WHAT IS BEING ASKED →
An exact copy is required of the lines from the one with "The quality of" through the last line of the material below, and of nothing else.

☆ ☆ ☆

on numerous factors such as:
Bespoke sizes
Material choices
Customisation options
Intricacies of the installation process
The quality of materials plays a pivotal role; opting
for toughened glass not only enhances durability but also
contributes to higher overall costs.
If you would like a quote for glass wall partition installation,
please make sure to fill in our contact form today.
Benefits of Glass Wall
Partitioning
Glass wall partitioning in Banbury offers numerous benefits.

☆ ☆ ☆

RESPONSE →
The quality of materials plays a pivotal role; opting
for toughened glass not only enhances durability but also
contributes to higher overall costs.
If you would like a quote for glass wall partition installation,
please make sure to fill in our contact form today.
Benefits of Glass Wall
Partitioning
Glass wall partitioning in Banbury offers numerous benefits.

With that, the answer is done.